Years down the road, you're going to want to remember this summer. You're going to be wildly appreciative of the sights, smells and sounds that instantly teleport you to the good times and the bad, which you'll look back at with a fondness for the stuff of youth. By RACHEL CHO.
The obvious thing to do is to keep a journal. It's a little easier said than done, but it's well worth the effort. Not only does journaling provide you with an avenue by which to walk through your thoughts and feelings – organising them, clarifying them, coming to terms with them – but it is a also a time capsule. It's a tool which enables you to look back on times of your life not in retrospect, but in the way that you saw them at that time.
Due to cognitive biases and the fallacies of memory, we tend to look back on events with altered perceptions. "I knew from day one..." you say, as you recall a memorable past event. Your journal indicates that you didn't. Your past writings in fact, tell you that you had no idea what was coming. Journaling isn't just looking back, but it takes you back, and that's the kind of thing that memory often fails us at.
Bear in mind that this is only for you, so the essence of journaling is the freedom from self-censorship that social life normally doesn't allow us.
You can write or make videos about your thoughts and feelings, your goals and your memories, for yourself. If writing an entry every day is a bit too demanding for you, bullet journaling is easier and just as beneficial.
Write three bullet points a day, covering whatever you like; thoughts of the day, the most memorable event, or a note to self for the next day. Being quick and concise, it's a good way to summarise each day into something memorable and lasting.
Have fun with compartmentalising! Use different journals for different things; your Moleskine for thoughts and ideas that need exploring, the wooden one you got for your birthday to carry all your short term and long term goals, a calendar journal for exercise and study commitments.
Sometimes the approach to journaling is so broad that you don't even know where to begin, so it's easier to forgo starting at all. Having different journals also gives you an incentive to fill each one up with its respectively assigned purposes. If this is too much, one journal for everything is also raw and organic in its way of being jumbled and all over the place – which is what we are as human beings anyway, and the verbalised heap of thoughts, ironically, helps us organise them better.
Writing isn't the only way to journal; video is also a fun medium of documentation. Take a video of yourself every week, talking about about the highlights and lowlights of that week. Over time, you don't just end up with an accumulation of passages and words, but a fun record of what you looked like, your mannerisms, the way you spoke at that stage in your life.
There are other fun ways to document time periods, such as wearing the same perfume or cologne for one period of time. But the catch is that you never wear it again. Be it a summer, a Christmas in Europe, your first year of university, whatever. The strong links between smell and memory mean that when you come across a specific scent some way along the road, you will be bombarded with a series of images and brief, momentary semblances of the emotions you experienced at the time that you wore the scent.

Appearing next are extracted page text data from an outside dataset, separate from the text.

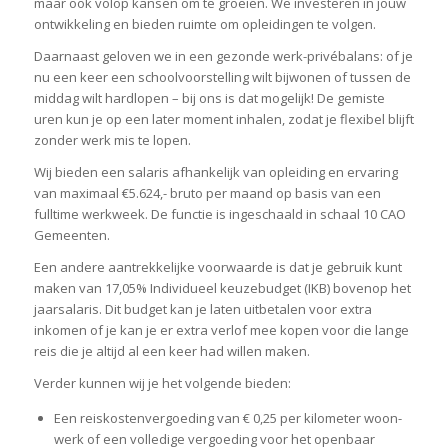
maar ook volop kansen om te groeien. We investeren in jouw
ontwikkeling en bieden ruimte om opleidingen te volgen.
Daarnaast geloven we in een gezonde werk-privébalans: of je
nu een keer een schoolvoorstelling wilt bijwonen of tussen de
middag wilt hardlopen – bij ons is dat mogelijk! De gemiste
uren kun je op een later moment inhalen, zodat je flexibel blijft
zonder werk mis te lopen.
Wij bieden een salaris afhankelijk van opleiding en ervaring
van maximaal €5.624,- bruto per maand op basis van een
fulltime werkweek. De functie is ingeschaald in schaal 10 CAO
Gemeenten.
Een andere aantrekkelijke voorwaarde is dat je gebruik kunt
maken van 17,05% Individueel keuzebudget (IKB) bovenop het
jaarsalaris. Dit budget kan je laten uitbetalen voor extra
inkomen of je kan je er extra verlof mee kopen voor die lange
reis die je altijd al een keer had willen maken.
Verder kunnen wij je het volgende bieden:
Een reiskostenvergoeding van € 0,25 per kilometer woon-
werk of een volledige vergoeding voor het openbaar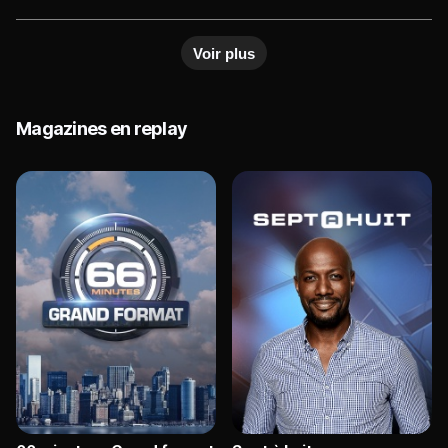
talking with you and for you!
Voir plus
Magazines en replay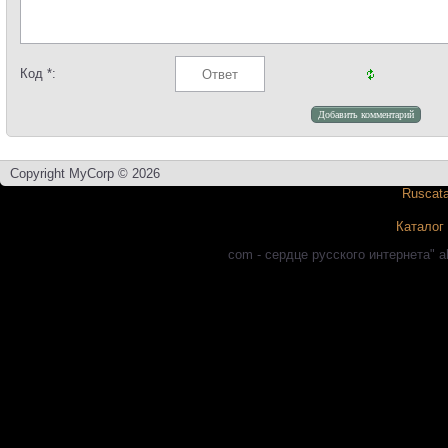
Код *:
Copyright MyCorp © 2026
Каталог
com - сердце русского интернета" a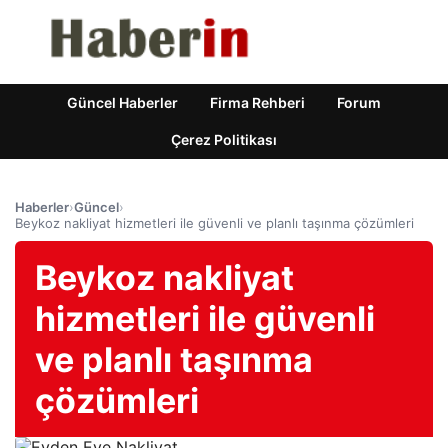
Güncel Haberler
Firma Rehberi
Forum
Çerez Politikası
Haberler
›
Güncel
›
Beykoz nakliyat hizmetleri ile güvenli ve planlı taşınma çözümleri
Beykoz nakliyat
hizmetleri ile güvenli
ve planlı taşınma
çözümleri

It's the same with music. There is that one song that we have a particular affinity with when we're hurling through life's curveballs and fun. The newly-in-love song, the break-up song, the comfort song, the song that overplayed on the radio along with a blossoming new friendship. It takes you back to feelings.
And memory falls short of that, as memory can alter those emotions.
Documenting your life through the mediums of language, sights, smells and sounds enables you a brief window to the past in ways that can lead you down a path of visceral nostalgia and appreciation. Bring on 2015!